Abd al-Wahid permitted himself a hidden smile.
“The smoke is against illness,” Ravi said.
“Couldn’t they spoil the air in the room only where the sick person lies, o stargazing son of Isaac?” Zayyid al-Syri coughed.
Tariq laughed again. “But it’s the chevalier who is ill, and so his servants must suffer as well. It’s the way of all great men.”
Omar shook his head. “No, they fear contagion.”
“What is it they burn?” al-Wahid asked.
“I know not, prince-capitaine,” Omar said. “I know only that it stinks.”
“Barbarians!” Ravi spat into the soil of a potted lemon tree.
“Christians!” Al-Farangi joined him in spitting.

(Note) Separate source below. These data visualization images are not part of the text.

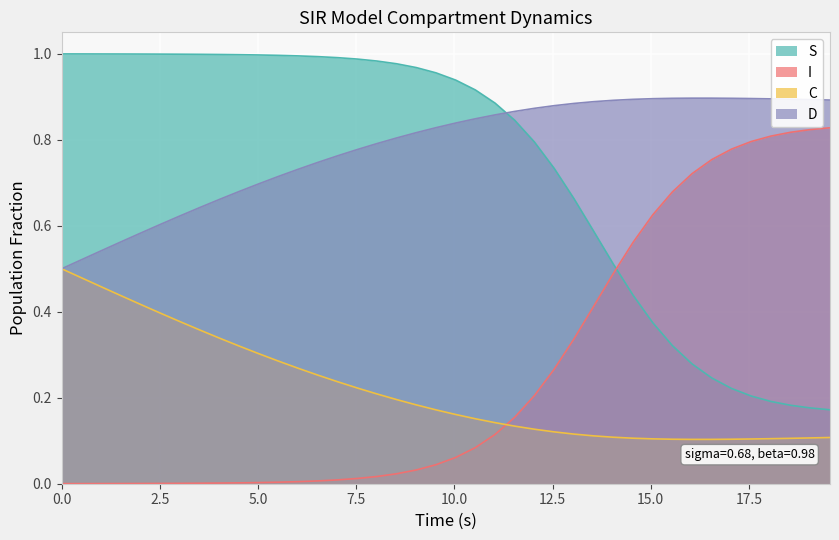

Rank the series by their maximum value, from highest to lowest.

S, D, I, C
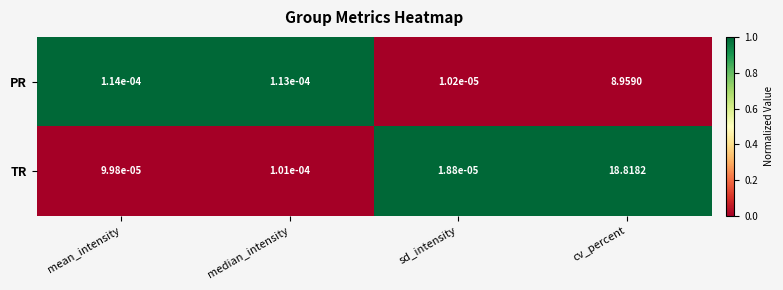

Which series changed the most between mean_intensity and median_intensity?

TR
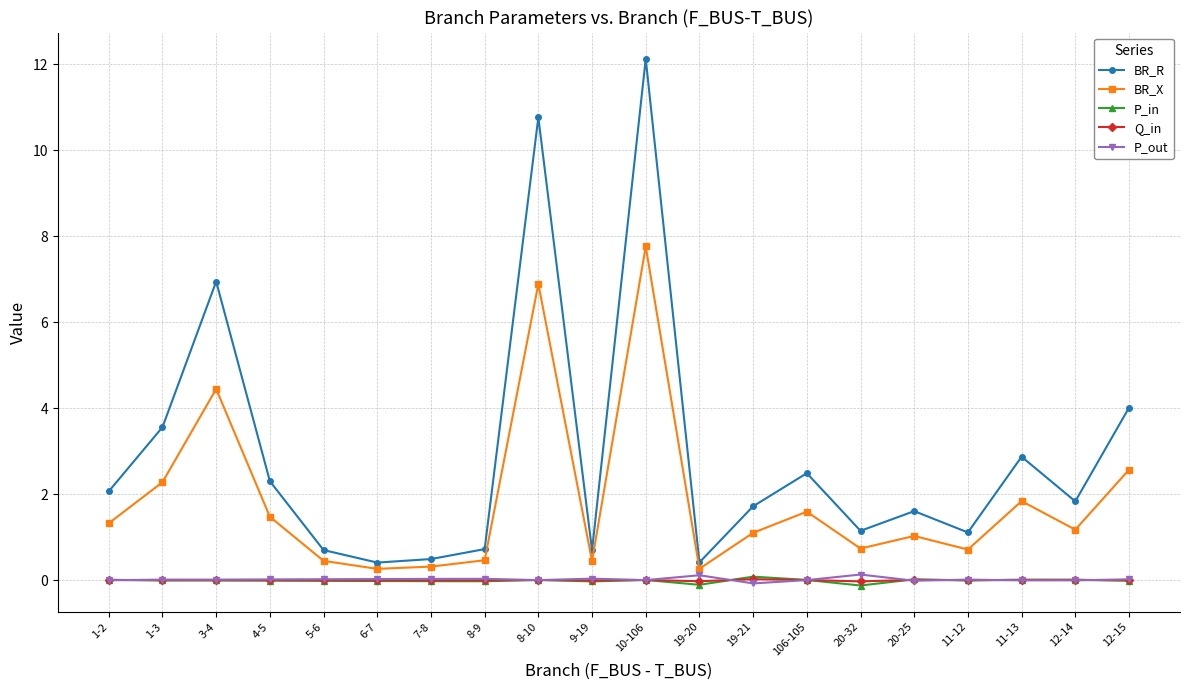

How many distinct data groups are displayed?

5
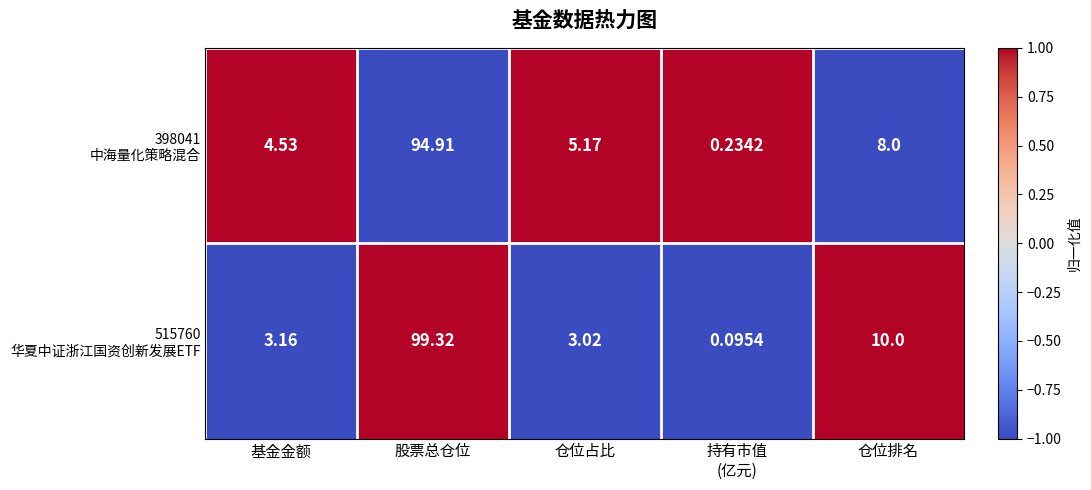

At which category is the sum across all series the highest?

股票总仓位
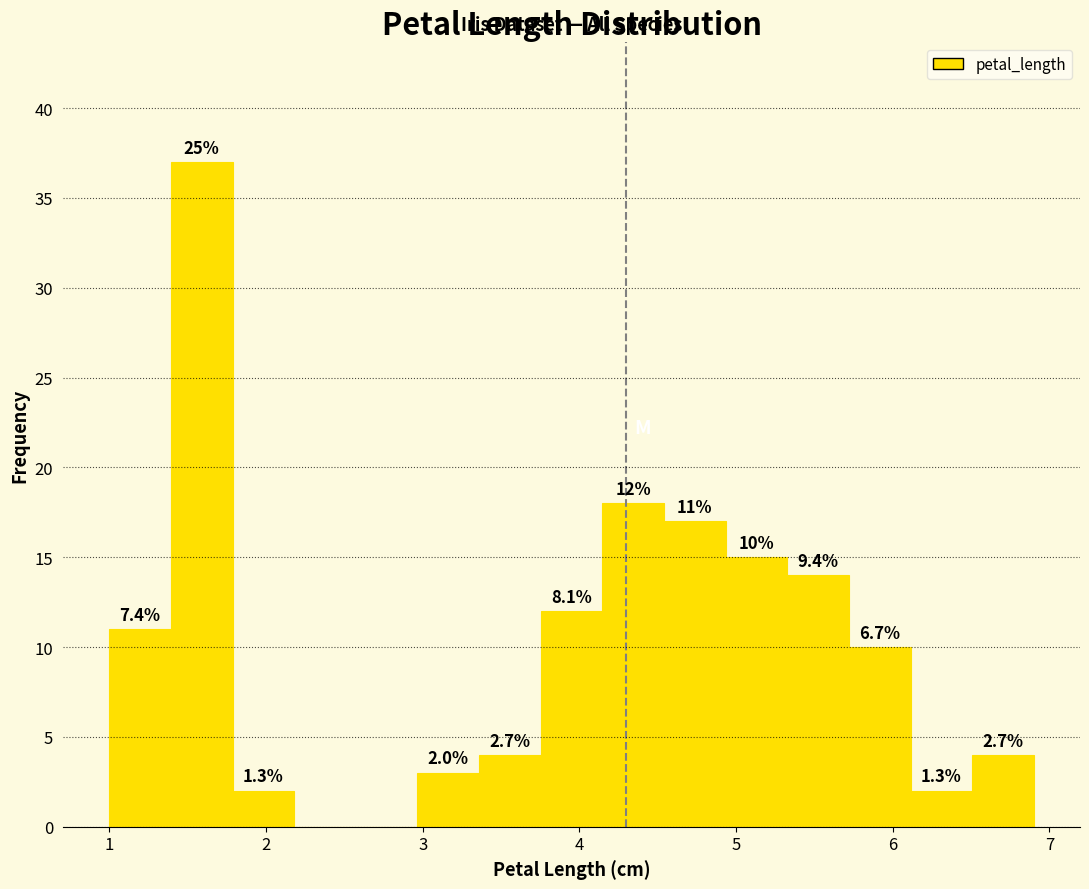

Around what value on the x-axis is the tallest bar? Give the approximate position of its centre, as read against the axis.

1.6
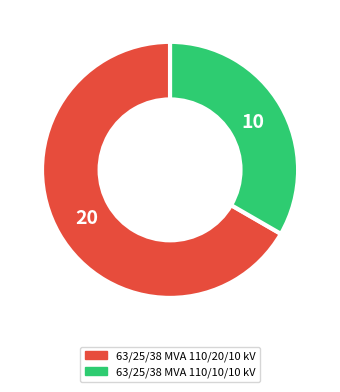

Which slice is the smallest?

63/25/38 MVA 110/10/10 kV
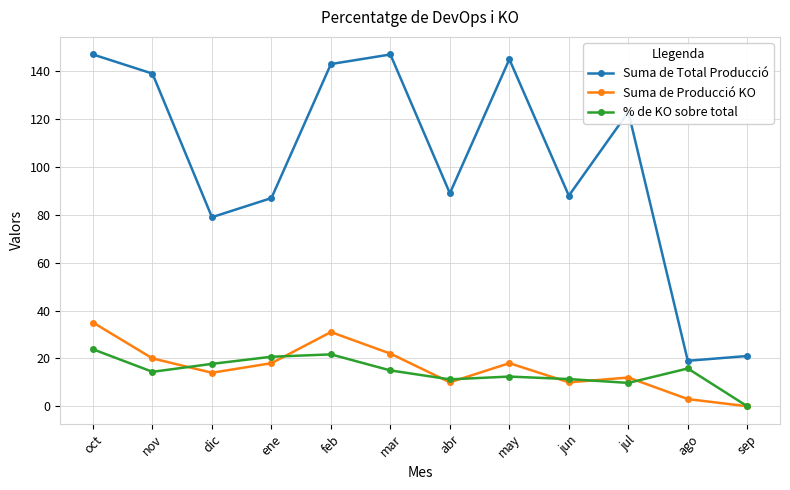

The % de KO sobre total series shows 5.8 at jun. True or false?

False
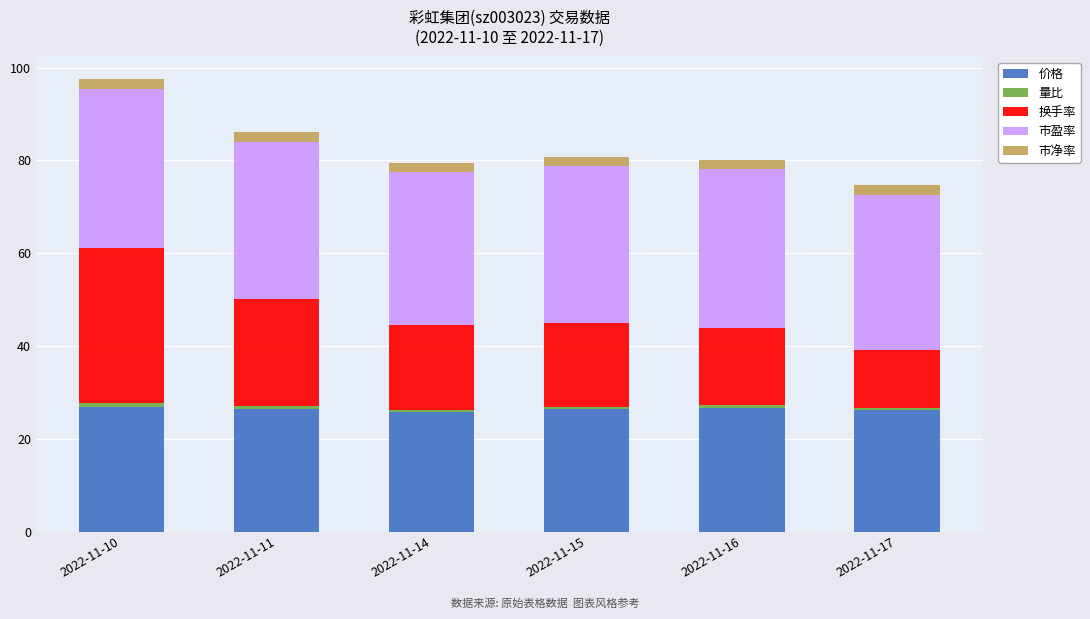

What is the average value of the 价格 series?

26.4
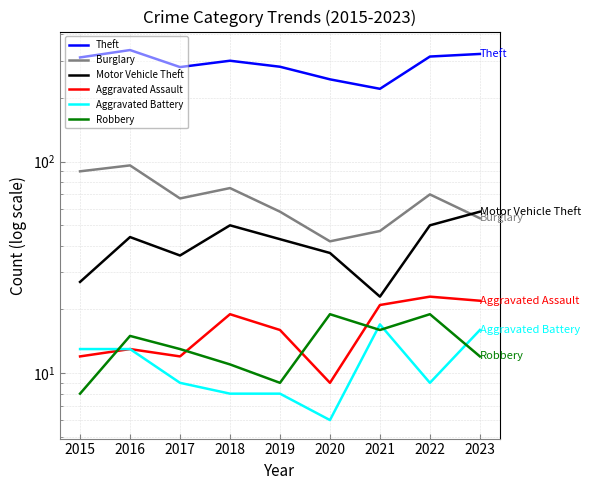

What is the minimum value for Theft?

221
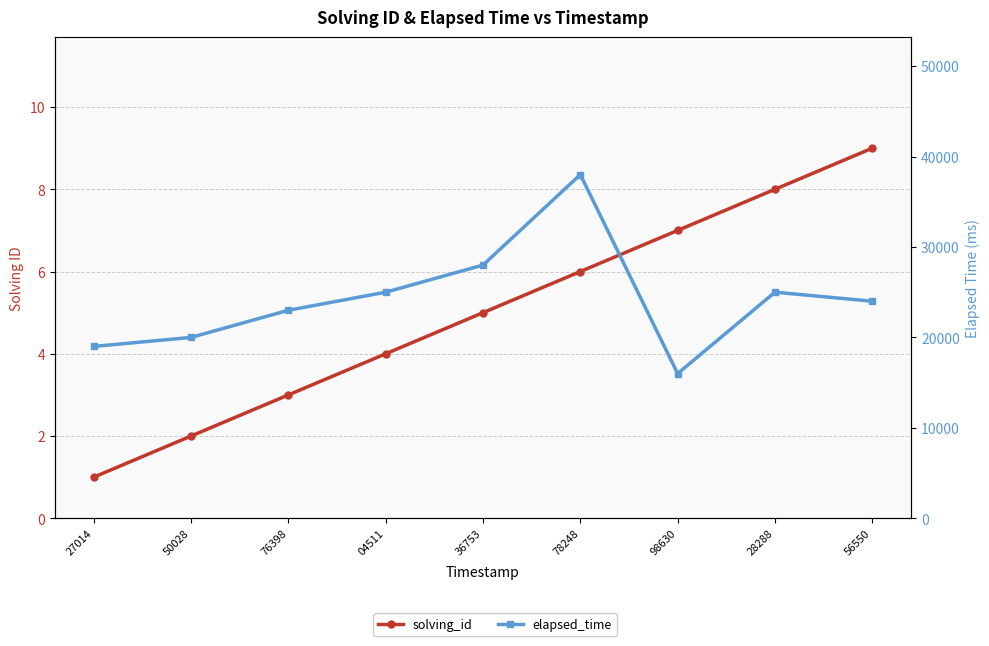

Rank the categories by elapsed_time value from highest to lowest.

78248, 36753, 04511, 28288, 56550, 76398, 50028, 27014, 98630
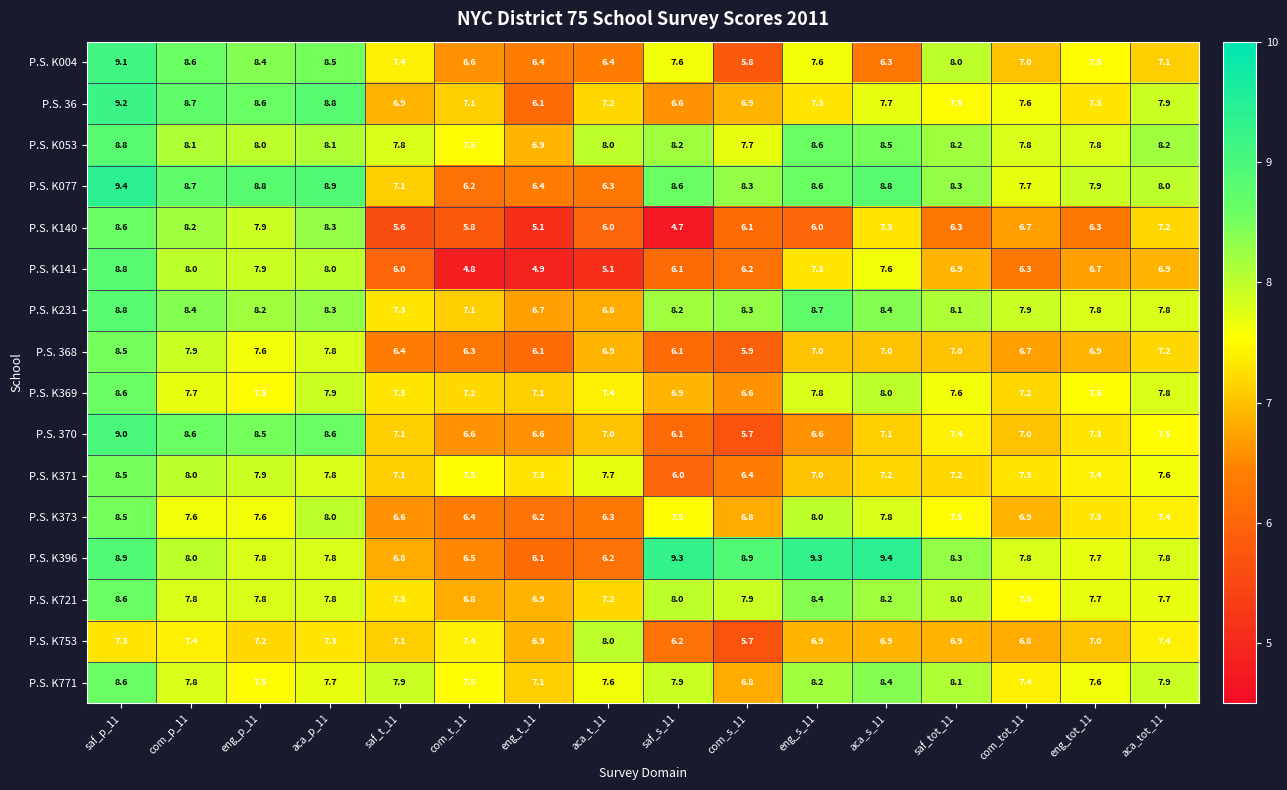

Is it true that P.S. K753 equals 11.4 at aca_s_11?

False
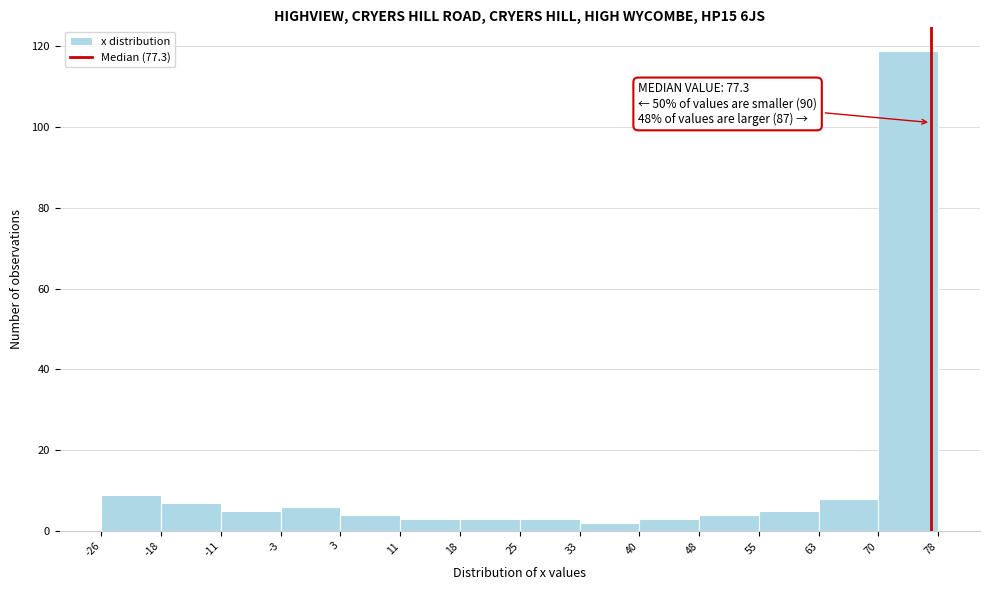

Over which range of the x-axis is the bar tallest?

70 to 78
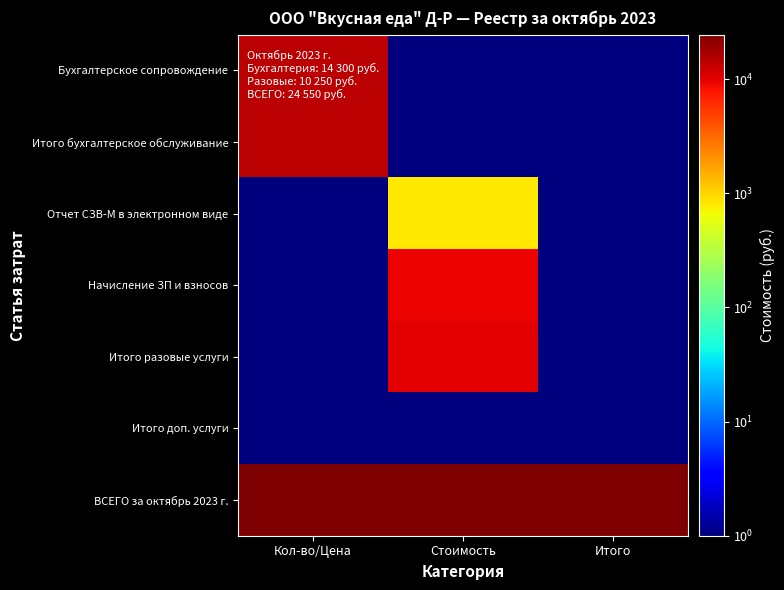

Which has a higher value, Стоимость or Кол-во/Цена?

Кол-во/Цена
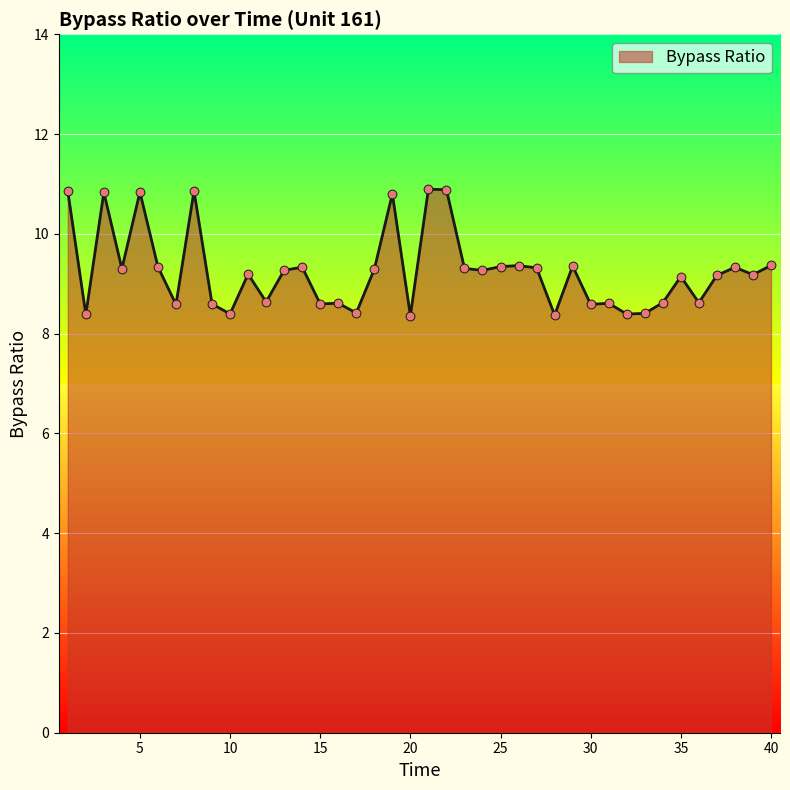

What is the greatest value displayed?

10.9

“I believe I know the scent,” al-Syri offered.
“A poison?” For a moment, Abd al-Wahid feared he had been lured into a trap to be murdered.
“Peppered camel’s dung,” al-Syri said. “Wet. Heavy on the pepper. With dried orange rind added for nuance.”
“You have smelled such a compound before?” Abd al-Wahid asked.
“In Jerusalem,” al-Syri said. “It was sold as a food.”
“Only to children of Ishmael,” Ravi fired back. “They’re accustomed to eating camel’s dung without any spices at all, and so regard the addition of the orange rind and the pepper as a great sophistication.”
Abd al-Wahid laughed drily, and then the servant ushered them into a room.
This was the audience chamber where the chevalier had seen them before. The desk was gone, replaced with a bed such as the French kings before the Caliph had used to receive morning visitors. Bloated and pale, they had lain in their nightclothes in bed to demonstrate their power to force the nobility of their land to approach them in a ridiculous circumstance.